_GESELECTEERDE PASSAGE_.
Opluchting en zorgen gaan samen in deze brief. Margaretha is blij dat Godard Adriaan na zijn veldtocht weer veilig in Hamburg is aangekomen. Maar hij is nog steeds ziek, daar bekommert ze zich enorm om. Ze schrijft dat ze wenst dat ze bij hem zou kunnen komen, om de pijn te verlichten. Maar helaas…ze bidt tot God dat hij hem snel beter zal maken en als ze dan toch bezig is…ook hoopt ze dat alle zorgen rondom het huis en de kinderen snel zullen verminderen. Hoewel ze daar een hard hoofd in heeft.

Bord van faience, veelkleurig beschilderd naast de tekst in het bijschrijft staat op de rand de volgende tekst in vier cartouches: Die bidt niet/ soot behoort; Maar/ rabbelt/ slegts/ de/ woor/ den; die wer/ van godt/ verhoor; alsof godt/ niet en hoorde.
Bord met het opschrift: wij bidden u o heer/ Sent uwen seegen neer/ op dees u milde gaven/ want niet soo seer de spijs/ als wel u seegen wijs/ ons voeden kan en laaven, anoniem, 1683. Collectie: Rijksmuseum

Geld tellen

Margaretha somt op vanaf welke maand ze hoeveel aan penningen heeft moeten betalen. Daarboven op kwamen natuurlijk de kosten die verbonden waren aan het verzorgen van alle zieken die ze de afgelopen maanden in huis heeft gehad. Vergeet niet, er heeft dag én nacht vuur en licht gebrand om de zieken in de gaten te houden. Denk dus aan al die stookkosten en kaarsen. En als de ene zieke beter was, werd de ander weer onwel: ‘deen was niet op de been of dander ginck weer legge’.

_OPDRACHT_.
Noem alsjeblieft alles wat Margaretha volgens de geselecteerde passage in de besproken brief wenst, hoopt of van God vraagt. De rijen spelen hierbij geen rol.

_AANGELEVERDE GEGEVENS_.
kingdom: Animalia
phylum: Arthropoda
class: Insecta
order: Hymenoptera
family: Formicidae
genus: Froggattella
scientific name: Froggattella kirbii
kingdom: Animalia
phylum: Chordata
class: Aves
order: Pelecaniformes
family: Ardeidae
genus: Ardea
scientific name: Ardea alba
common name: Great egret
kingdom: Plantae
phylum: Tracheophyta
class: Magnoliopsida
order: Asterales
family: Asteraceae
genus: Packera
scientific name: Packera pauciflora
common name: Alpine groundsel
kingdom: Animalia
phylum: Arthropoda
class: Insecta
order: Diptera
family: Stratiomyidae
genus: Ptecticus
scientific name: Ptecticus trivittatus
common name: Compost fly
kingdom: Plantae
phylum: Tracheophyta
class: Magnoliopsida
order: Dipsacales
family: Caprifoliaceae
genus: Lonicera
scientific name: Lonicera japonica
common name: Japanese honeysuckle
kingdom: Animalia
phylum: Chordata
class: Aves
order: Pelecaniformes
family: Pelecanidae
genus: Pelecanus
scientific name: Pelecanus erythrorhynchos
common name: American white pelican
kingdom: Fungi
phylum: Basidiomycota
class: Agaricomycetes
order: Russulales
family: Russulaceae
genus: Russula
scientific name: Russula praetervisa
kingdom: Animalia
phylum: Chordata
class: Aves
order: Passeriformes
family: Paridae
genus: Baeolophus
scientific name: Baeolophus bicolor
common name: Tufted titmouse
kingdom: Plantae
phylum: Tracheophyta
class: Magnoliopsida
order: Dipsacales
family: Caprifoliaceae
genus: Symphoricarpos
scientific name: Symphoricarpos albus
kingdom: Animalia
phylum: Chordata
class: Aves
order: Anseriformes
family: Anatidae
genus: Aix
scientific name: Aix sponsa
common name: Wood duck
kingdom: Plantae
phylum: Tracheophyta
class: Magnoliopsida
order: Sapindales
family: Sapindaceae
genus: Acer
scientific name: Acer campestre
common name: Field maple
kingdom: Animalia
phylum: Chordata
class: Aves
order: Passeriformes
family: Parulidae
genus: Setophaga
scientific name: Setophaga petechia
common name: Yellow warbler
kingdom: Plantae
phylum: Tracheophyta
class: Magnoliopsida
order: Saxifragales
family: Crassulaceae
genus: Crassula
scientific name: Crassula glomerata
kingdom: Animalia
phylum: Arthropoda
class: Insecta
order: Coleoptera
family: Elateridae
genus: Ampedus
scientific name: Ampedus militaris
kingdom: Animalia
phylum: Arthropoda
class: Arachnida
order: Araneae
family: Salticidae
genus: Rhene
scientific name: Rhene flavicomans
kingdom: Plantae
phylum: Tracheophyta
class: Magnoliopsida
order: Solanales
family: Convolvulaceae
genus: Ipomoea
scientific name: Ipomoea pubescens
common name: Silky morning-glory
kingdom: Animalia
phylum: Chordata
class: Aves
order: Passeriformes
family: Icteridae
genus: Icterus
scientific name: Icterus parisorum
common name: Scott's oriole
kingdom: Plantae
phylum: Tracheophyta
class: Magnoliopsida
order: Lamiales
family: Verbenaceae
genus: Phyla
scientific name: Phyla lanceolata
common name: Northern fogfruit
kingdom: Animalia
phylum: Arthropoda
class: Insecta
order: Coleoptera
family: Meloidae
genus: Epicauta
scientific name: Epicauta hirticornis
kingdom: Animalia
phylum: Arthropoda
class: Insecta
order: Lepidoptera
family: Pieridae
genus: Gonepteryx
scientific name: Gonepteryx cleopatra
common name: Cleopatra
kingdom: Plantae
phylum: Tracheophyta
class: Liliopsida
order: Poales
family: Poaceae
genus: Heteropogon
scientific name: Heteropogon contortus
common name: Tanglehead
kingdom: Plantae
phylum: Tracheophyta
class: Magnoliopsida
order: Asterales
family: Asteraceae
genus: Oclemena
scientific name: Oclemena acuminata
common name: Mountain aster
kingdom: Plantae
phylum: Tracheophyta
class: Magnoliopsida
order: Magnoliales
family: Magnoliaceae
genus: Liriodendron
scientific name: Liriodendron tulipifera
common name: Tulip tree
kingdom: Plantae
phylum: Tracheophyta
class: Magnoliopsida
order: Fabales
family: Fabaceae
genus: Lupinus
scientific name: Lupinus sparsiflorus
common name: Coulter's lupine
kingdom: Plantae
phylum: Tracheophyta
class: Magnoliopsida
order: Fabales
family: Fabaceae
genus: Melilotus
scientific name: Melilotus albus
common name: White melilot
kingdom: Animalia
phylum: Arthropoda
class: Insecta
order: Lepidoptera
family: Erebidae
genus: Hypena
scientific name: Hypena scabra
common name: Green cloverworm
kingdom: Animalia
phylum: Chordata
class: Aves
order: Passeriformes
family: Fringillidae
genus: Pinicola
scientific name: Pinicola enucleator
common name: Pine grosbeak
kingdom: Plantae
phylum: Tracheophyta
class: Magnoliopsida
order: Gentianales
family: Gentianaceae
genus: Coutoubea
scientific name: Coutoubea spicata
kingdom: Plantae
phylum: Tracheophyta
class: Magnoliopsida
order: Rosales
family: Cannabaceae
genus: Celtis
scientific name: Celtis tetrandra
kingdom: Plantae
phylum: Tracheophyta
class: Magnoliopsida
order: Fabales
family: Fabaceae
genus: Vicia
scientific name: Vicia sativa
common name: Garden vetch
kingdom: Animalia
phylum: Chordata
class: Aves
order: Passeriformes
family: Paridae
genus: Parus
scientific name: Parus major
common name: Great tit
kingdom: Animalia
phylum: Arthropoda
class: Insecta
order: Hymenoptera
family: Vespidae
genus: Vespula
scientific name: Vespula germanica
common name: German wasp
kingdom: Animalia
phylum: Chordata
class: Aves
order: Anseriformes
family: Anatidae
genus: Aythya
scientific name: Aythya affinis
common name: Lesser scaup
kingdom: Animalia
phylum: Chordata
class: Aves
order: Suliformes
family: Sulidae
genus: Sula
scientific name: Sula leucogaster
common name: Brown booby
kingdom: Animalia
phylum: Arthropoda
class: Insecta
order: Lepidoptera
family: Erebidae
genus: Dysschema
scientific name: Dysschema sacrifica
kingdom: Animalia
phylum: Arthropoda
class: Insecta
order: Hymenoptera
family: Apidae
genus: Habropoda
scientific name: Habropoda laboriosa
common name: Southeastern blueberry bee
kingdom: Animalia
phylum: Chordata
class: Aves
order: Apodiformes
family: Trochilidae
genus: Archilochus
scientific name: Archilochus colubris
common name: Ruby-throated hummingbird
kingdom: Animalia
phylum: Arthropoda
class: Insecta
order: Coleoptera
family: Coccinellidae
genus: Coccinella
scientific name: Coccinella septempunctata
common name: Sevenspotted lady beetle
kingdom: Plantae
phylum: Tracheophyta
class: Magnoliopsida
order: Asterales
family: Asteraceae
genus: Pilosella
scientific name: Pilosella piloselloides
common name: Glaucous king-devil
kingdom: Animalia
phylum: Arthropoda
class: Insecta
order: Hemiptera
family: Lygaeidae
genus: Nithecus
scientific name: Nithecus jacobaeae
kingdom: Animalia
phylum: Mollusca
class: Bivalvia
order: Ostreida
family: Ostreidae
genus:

_OPLOSSING_.
- Ze wenst dat ze bij Godard Adriaan zou kunnen komen om zijn pijn te verlichten.
- Ze bidt tot God dat hij hem snel beter zal maken.
- Ze hoopt dat alle zorgen rondom het huis en de kinderen snel zullen verminderen.